Saved entries:
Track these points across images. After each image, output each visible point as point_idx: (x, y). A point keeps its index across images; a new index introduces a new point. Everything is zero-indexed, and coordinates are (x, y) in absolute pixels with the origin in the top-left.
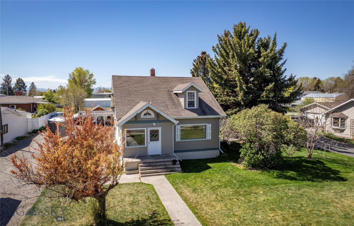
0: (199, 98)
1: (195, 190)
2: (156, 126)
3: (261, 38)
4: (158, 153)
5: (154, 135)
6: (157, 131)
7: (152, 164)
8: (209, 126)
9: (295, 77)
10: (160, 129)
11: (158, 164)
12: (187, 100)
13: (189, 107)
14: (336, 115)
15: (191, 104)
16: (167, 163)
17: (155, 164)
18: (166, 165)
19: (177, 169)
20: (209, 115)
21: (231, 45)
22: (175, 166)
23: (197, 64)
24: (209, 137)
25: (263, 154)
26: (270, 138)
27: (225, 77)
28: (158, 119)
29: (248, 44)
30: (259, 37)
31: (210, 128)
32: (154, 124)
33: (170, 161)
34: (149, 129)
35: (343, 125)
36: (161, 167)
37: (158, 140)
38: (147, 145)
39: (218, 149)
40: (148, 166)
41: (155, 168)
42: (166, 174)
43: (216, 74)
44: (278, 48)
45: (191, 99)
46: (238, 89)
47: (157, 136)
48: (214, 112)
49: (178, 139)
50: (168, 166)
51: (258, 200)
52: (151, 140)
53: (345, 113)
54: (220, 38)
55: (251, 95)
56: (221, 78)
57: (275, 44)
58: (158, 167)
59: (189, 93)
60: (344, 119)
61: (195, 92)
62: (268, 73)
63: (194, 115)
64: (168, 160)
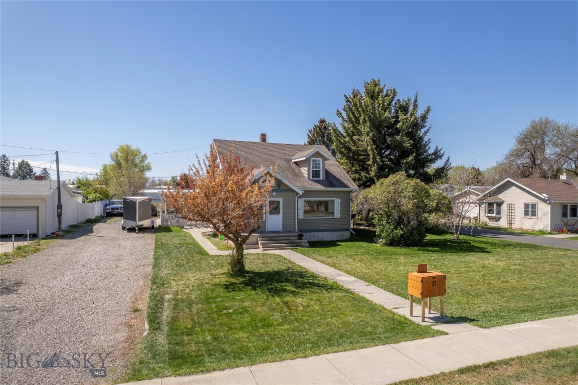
0: (326, 170)
2: (276, 196)
3: (399, 100)
4: (279, 230)
5: (275, 209)
6: (278, 202)
7: (274, 238)
8: (338, 201)
9: (441, 150)
10: (281, 200)
11: (281, 238)
12: (311, 169)
13: (313, 177)
14: (491, 199)
15: (316, 174)
16: (291, 238)
17: (278, 238)
18: (290, 240)
19: (304, 244)
20: (338, 187)
21: (361, 106)
22: (301, 241)
23: (314, 135)
24: (338, 215)
25: (402, 229)
26: (410, 206)
27: (354, 148)
28: (279, 187)
29: (383, 106)
30: (396, 98)
31: (340, 203)
32: (275, 194)
33: (295, 236)
34: (268, 200)
35: (499, 213)
36: (285, 241)
37: (278, 213)
38: (266, 218)
39: (348, 230)
40: (269, 240)
41: (277, 242)
42: (292, 249)
43: (342, 144)
44: (420, 112)
45: (316, 167)
46: (371, 162)
47: (277, 209)
48: (343, 185)
49: (301, 216)
50: (293, 241)
52: (270, 213)
53: (502, 196)
54: (347, 98)
55: (387, 170)
56: (348, 149)
57: (415, 106)
58: (281, 242)
59: (314, 161)
60: (499, 205)
61: (321, 159)
62: (408, 144)
63: (320, 187)
64: (293, 234)
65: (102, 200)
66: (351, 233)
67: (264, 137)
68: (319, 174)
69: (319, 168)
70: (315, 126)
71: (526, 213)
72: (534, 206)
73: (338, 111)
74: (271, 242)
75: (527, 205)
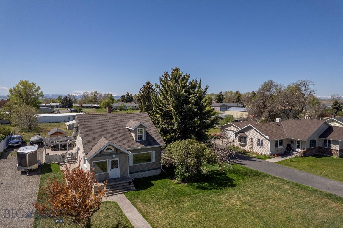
0: (146, 132)
1: (145, 204)
2: (115, 157)
3: (190, 81)
4: (118, 177)
5: (114, 164)
6: (116, 161)
7: (114, 186)
8: (153, 153)
10: (118, 159)
11: (118, 186)
12: (137, 135)
13: (138, 139)
14: (241, 135)
15: (140, 137)
16: (124, 184)
17: (116, 186)
18: (124, 185)
19: (132, 188)
20: (153, 145)
21: (169, 87)
22: (131, 186)
23: (143, 92)
24: (153, 160)
25: (189, 173)
26: (193, 163)
27: (164, 109)
28: (117, 152)
29: (181, 86)
30: (189, 81)
31: (154, 154)
32: (114, 156)
33: (127, 183)
34: (110, 160)
35: (245, 142)
36: (121, 188)
37: (117, 167)
38: (109, 171)
39: (160, 168)
41: (116, 189)
42: (124, 193)
44: (203, 88)
45: (140, 133)
46: (174, 120)
47: (116, 164)
48: (157, 143)
49: (131, 164)
50: (126, 187)
51: (184, 206)
52: (112, 168)
53: (246, 133)
54: (161, 79)
55: (183, 125)
56: (162, 111)
57: (200, 87)
58: (118, 188)
59: (138, 130)
60: (245, 138)
61: (143, 128)
62: (195, 108)
63: (142, 146)
64: (126, 181)
65: (4, 139)
66: (162, 171)
68: (142, 137)
69: (142, 133)
70: (144, 86)
71: (258, 144)
72: (262, 141)
74: (112, 189)
75: (259, 140)
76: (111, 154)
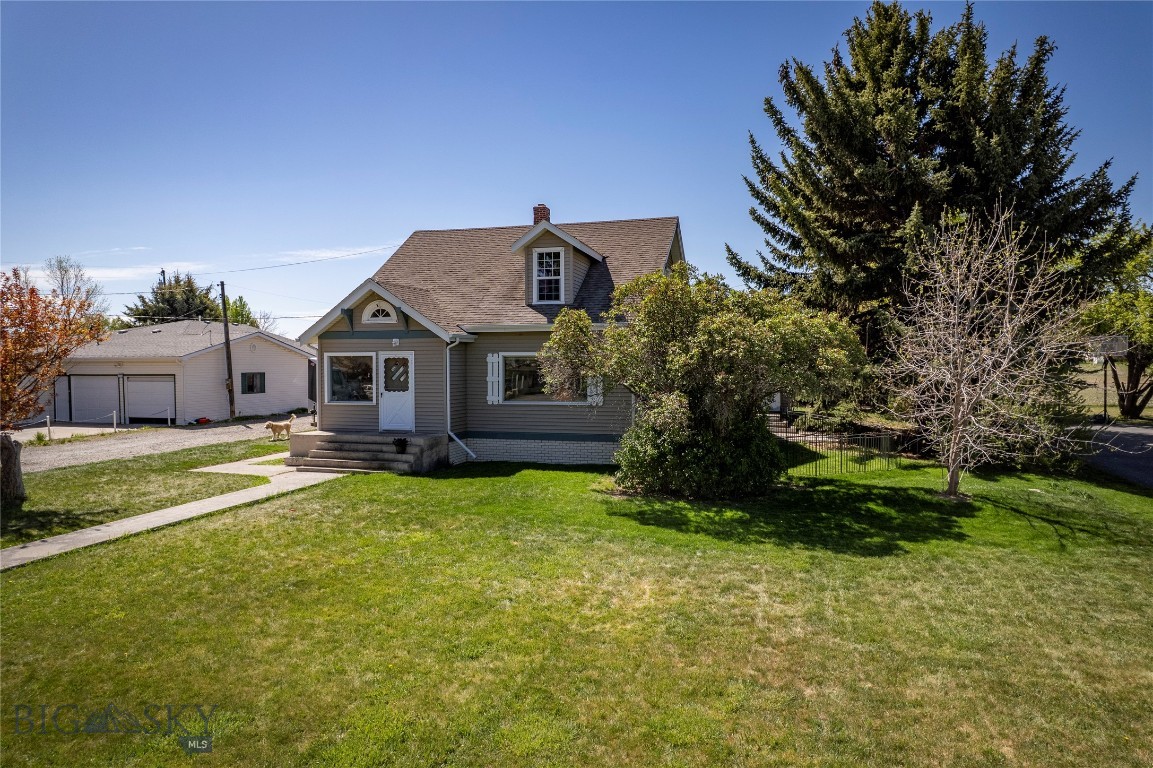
2: (400, 349)
4: (407, 428)
5: (397, 375)
6: (404, 362)
10: (410, 356)
12: (535, 279)
15: (549, 291)
24: (596, 396)
28: (406, 328)
32: (396, 341)
34: (384, 355)
37: (406, 388)
38: (377, 400)
45: (548, 273)
47: (404, 377)
49: (495, 397)
50: (379, 456)
52: (387, 388)
61: (561, 250)
67: (541, 213)
68: (557, 289)
69: (557, 273)
73: (768, 101)
74: (338, 454)
76: (385, 334)
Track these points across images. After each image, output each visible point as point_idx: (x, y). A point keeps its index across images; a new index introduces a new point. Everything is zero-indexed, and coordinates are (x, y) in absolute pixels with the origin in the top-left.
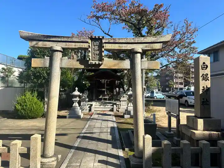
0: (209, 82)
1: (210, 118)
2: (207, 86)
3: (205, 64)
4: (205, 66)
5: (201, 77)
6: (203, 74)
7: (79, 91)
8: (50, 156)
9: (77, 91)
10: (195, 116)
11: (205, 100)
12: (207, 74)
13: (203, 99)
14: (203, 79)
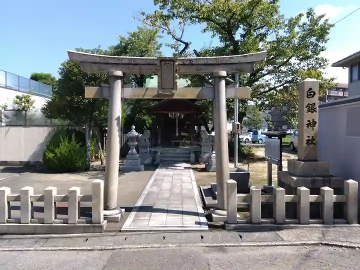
0: (317, 114)
1: (316, 161)
2: (313, 120)
3: (312, 90)
4: (312, 93)
5: (306, 107)
6: (309, 104)
7: (137, 130)
8: (113, 208)
9: (134, 130)
10: (298, 160)
11: (311, 138)
12: (314, 104)
13: (309, 137)
14: (309, 111)
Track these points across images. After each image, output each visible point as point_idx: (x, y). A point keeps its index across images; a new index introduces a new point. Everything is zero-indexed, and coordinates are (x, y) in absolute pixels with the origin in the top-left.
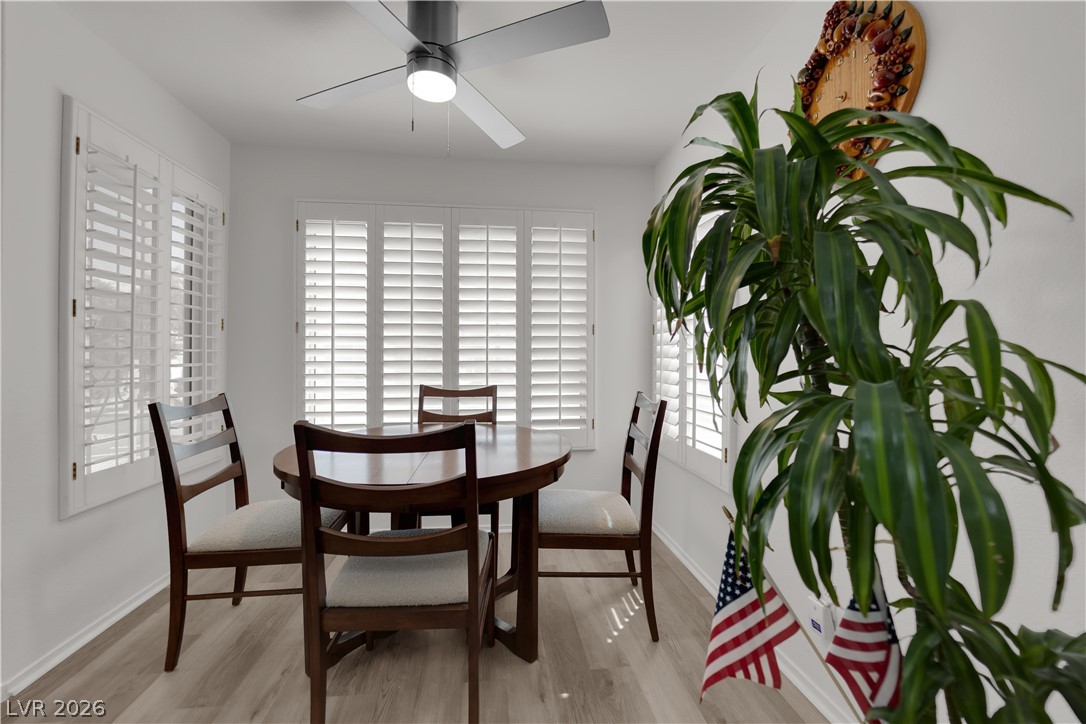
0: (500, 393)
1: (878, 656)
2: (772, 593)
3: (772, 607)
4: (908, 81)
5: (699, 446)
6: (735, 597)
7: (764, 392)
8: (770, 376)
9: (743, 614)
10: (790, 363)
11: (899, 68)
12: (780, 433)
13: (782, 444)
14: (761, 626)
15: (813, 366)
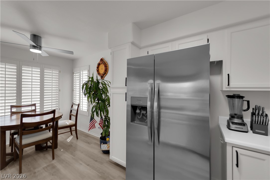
0: (37, 105)
1: (102, 122)
2: (95, 120)
3: (95, 121)
4: (107, 71)
5: (83, 110)
6: (91, 121)
7: (94, 102)
8: (94, 101)
9: (92, 122)
10: (96, 100)
11: (106, 70)
12: (95, 106)
13: (95, 107)
14: (93, 123)
15: (98, 100)
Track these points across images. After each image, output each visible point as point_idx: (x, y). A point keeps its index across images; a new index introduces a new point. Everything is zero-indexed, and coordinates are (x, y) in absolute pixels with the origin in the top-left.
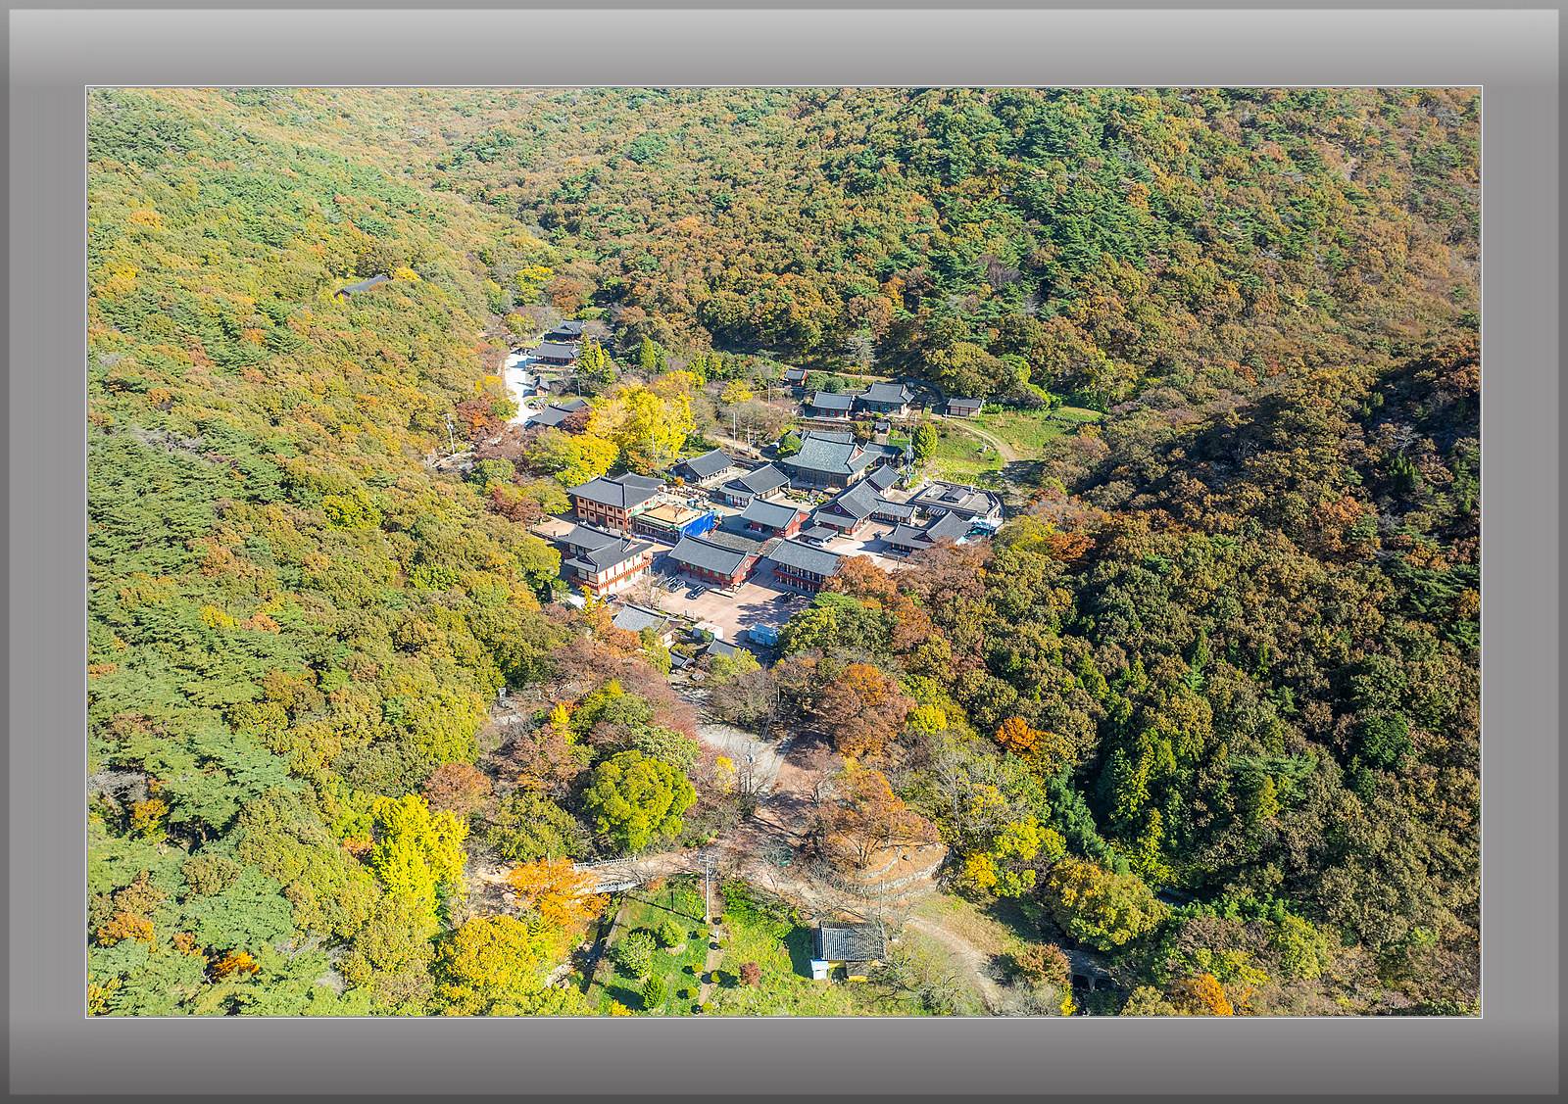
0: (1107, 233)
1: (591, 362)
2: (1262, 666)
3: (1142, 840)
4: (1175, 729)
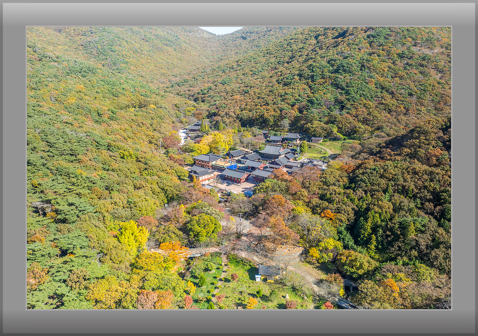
0: (362, 92)
1: (204, 129)
2: (410, 194)
3: (369, 246)
4: (380, 211)
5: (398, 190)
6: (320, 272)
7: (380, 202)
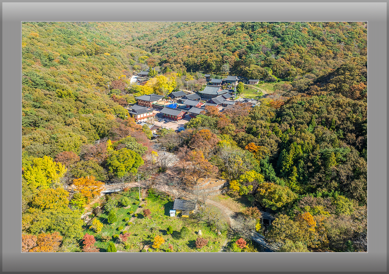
0: (296, 39)
1: (152, 73)
2: (333, 126)
3: (290, 177)
4: (302, 142)
5: (321, 122)
6: (239, 205)
7: (303, 134)
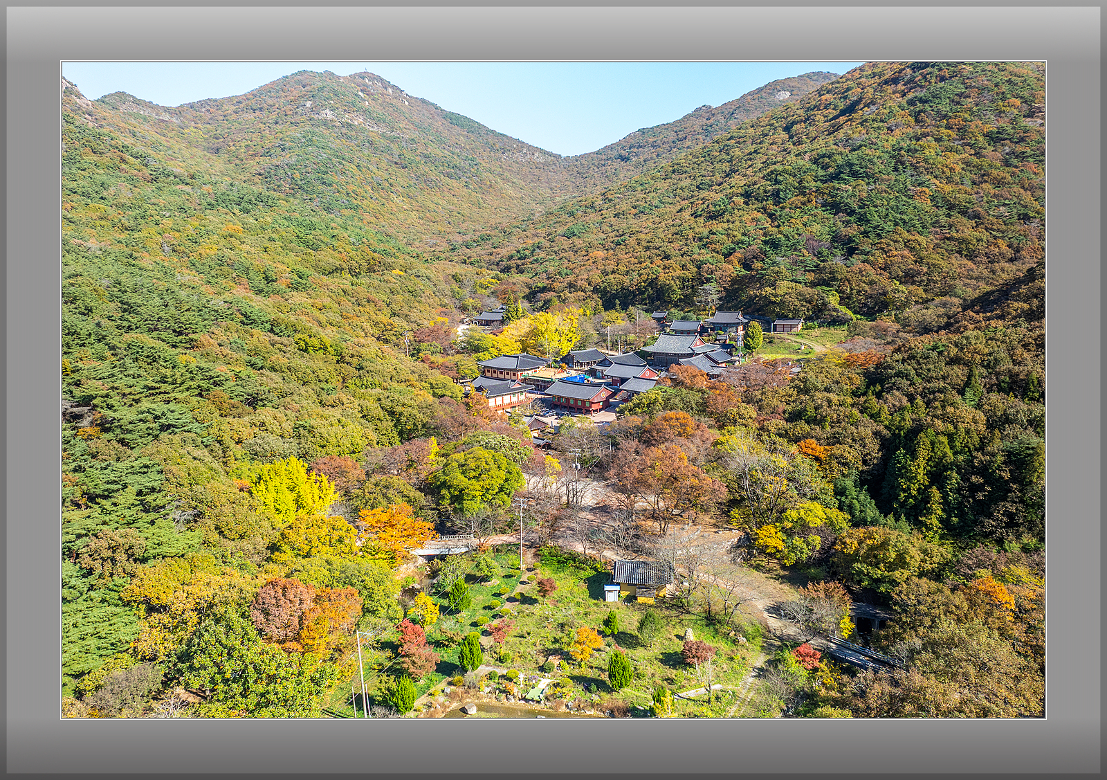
0: (898, 216)
1: (514, 314)
2: (1033, 392)
3: (924, 519)
4: (951, 427)
5: (998, 385)
6: (786, 587)
7: (950, 409)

**The task**
Begin with the first line of the records and repeat every line up to the one with "26: (270, 138)", counting that line too. Pictures are not part of the copy.

**Answer for this exercise**
Track these points across images. After each image, output each visible point as point_idx: (x, y). A point keeps its index across images; a new index introduces a new point. Everything is zero-indexed, and coordinates are (x, y) in absolute pixels with the origin in the top-left.
0: (199, 98)
1: (195, 190)
2: (156, 126)
3: (261, 38)
4: (158, 153)
5: (154, 135)
6: (157, 131)
7: (152, 164)
8: (209, 126)
9: (295, 77)
10: (160, 129)
11: (158, 164)
12: (187, 100)
13: (189, 107)
14: (336, 115)
15: (191, 104)
16: (167, 163)
17: (155, 164)
18: (166, 165)
19: (177, 169)
20: (209, 115)
21: (231, 45)
22: (175, 166)
23: (197, 64)
24: (209, 137)
25: (263, 154)
26: (270, 138)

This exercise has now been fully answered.